Return to Revisions

The obvious with this code is the lack of structure. There are two main computations, given that we've already spotted that we can add all the exponents and perform a single exponentiation with the sum:

• Finding the Lth and Rth odd-length palindromic numbers
• Modular exponentiation

Each of these should be separate - independently testable - functions; main() then only needs to read input, call the functions and print output.

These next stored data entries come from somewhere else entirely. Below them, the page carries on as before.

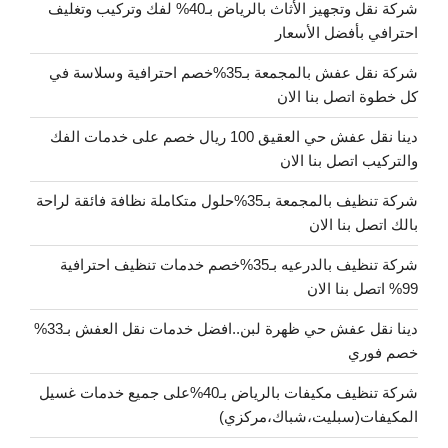
شركة نقل وتجهيز الأثاث بالرياض بـ40% لفك وتركيب وتغليف
احترافي بأفضل الأسعار
شركة نقل عفش بالمجمعة بـ35%خصم احترافية وسلاسة في
كل خطوة اتصل بنا الان
دينا نقل عفش حي العقيق 100 ريال خصم على خدمات الفك
والتركيب اتصل بنا الان
شركة تنظيف بالمجمعة بـ35%حلول متكاملة نظافة فائقة لراحة
بالك اتصل بنا الان
شركة تنظيف بالدرعيه بـ35%خصم خدمات تنظيف احترافية
99% اتصل بنا الان
دينا نقل عفش حي ظهرة لبن..افضل خدمات نقل العفش بـ33%
خصم فوري
شركة تنظيف مكيفات بالرياض بـ40%على جميع خدمات غسيل
المكيفات(سبليت،شباك،مركزي)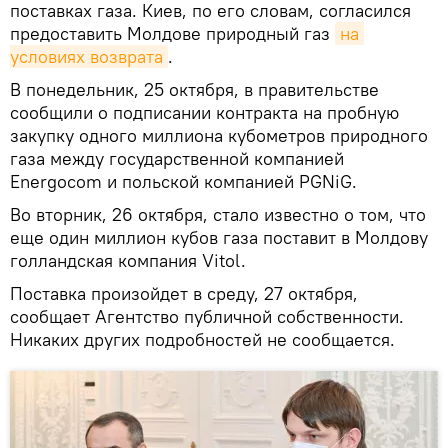
поставках газа. Киев, по его словам, согласился
предоставить Молдове природный газ
на 
условиях возврата
.
В понедельник, 25 октября, в правительстве
сообщили о подписании контракта на пробную
закупку одного миллиона кубометров природного
газа между государственной компанией
Energocom и польской компанией PGNiG.
Во вторник, 26 октября, стало известно о том, что
еще один миллион кубов газа поставит в Молдову
голландская компания Vitol.
Поставка произойдет в среду, 27 октября,
сообщает Агентство публичной собственности.
Никаких других подробностей не сообщается.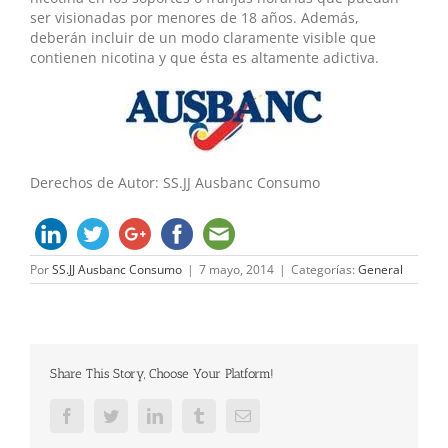
ser visionadas por menores de 18 años. Además,
deberán incluir de un modo claramente visible que
contienen nicotina y que ésta es altamente adictiva.
Derechos de Autor: SS.JJ Ausbanc Consumo
Por
SS.JJ Ausbanc Consumo
|
7 mayo, 2014
|
Categorías:
General
Share This Story, Choose Your Platform!
Facebook
Twitter
LinkedIn
Tumblr
Correo
electrónico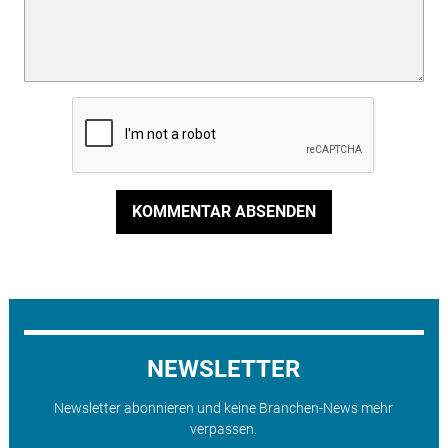
KOMMENTAR ABSENDEN
NEWSLETTER
Newsletter abonnieren und keine Branchen-News mehr
verpassen.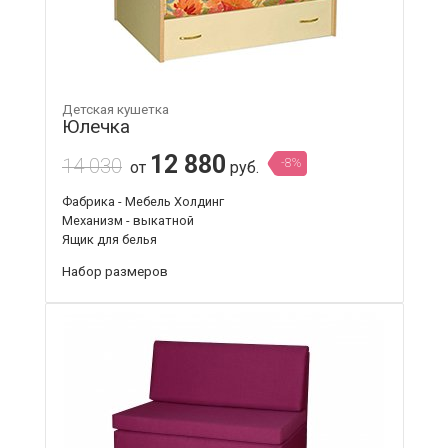
Детская кушетка
Юлечка
12 880
14 030
-8%
от
руб.
Фабрика - Мебель Холдинг
Механизм - выкатной
Ящик для белья
Набор размеров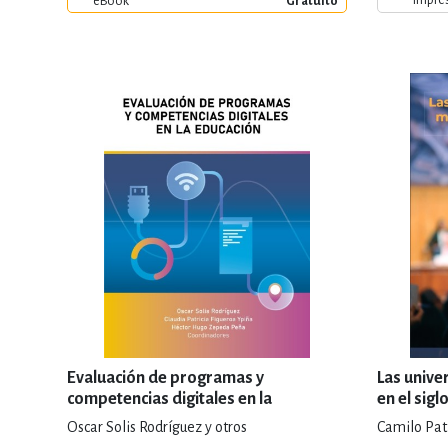
eBook
Gratuito
Evaluación de programas y
Las unive
competencias digitales en la
en el sigl
educación
Oscar Solis Rodríguez y otros
Camilo Pati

Let's look at the exponentiation first. Putting your code into a function with reasonable names gives

long modexp(int base, int power, int modulus)
{
    long product = 1;
    for (int j = 1;  j <= power;  ++j)
        product = product * base % modulus;
    return product;
}

This is pretty slow, as it has to perform power multiplications. It's better to implement a binary exponentiaton, which scales as the log of the power:

long modexp(int base, int power, int modulus)
{
    long product = 1;
    while (power) {
        if (power % 2) {
            product = product * base % modulus;
        }
        base = 1L * base * base % modulus;
        power /= 2;
    }
    return product;
}

With that first easy win under our belt, let's turn our attention to the palindromes.

We don't need to iterate through all the possible palindromes. The pattern is quite simple: for a given number n, the n th odd-length palindrome is simply n followed by the reverse of n/10.

That's quite easy to compute without iterating:

int odd_palindrome(int n)
{
    int palindrome = n;
    while ((n /= 10)) {
        palindrome = palindrome * 10 + n % 10;
    }
    return palindrome;
}

We can now create a function to calculate the required function of the sequence of palindromes:

long compute_result(int left, int right)
{
    int sum = 0;
    for (int i = left + 1;  i <= right;  ++i) {
        sum += odd_palindrome(i);
    }
    return modexp(odd_palindrome(left), sum, 1000000007);
}

Having tested these functions, we can put it all together, getting something which is more efficient and easier to follow than the posted code:

#include <stdio.h>

const int result_modulus = 1000000007;

static long modexp(long base, int power, int modulus)
{
    long product = 1;
    while (power) {
        if (power % 2) {
            product = product * base % modulus;
        }
        base = base * base % modulus;
        power /= 2;
    }
    return product;
}

static int odd_palindrome(int n)
{
    int palindrome = n;
    while ((n /= 10)) {
        palindrome = palindrome * 10 + n % 10;
    }
    return palindrome;
}

static long compute_result(int left, int right)
{
    int sum = 0;
    for (int i = left + 1;  i <= right;  ++i) {
        sum += odd_palindrome(i);
    }
    return modexp(odd_palindrome(left), sum, result_modulus);
}

int main(void)
{
    int ntests;
    if (scanf("%d", &ntests) != 1) {
        return 1;
    }

    while (ntests --> 0) {
        int left, right;
        if (scanf("%d %d", &left, &right) != 2) {
            return 1;
        }
        printf("%ld\n", compute_result(left, right));
    }
}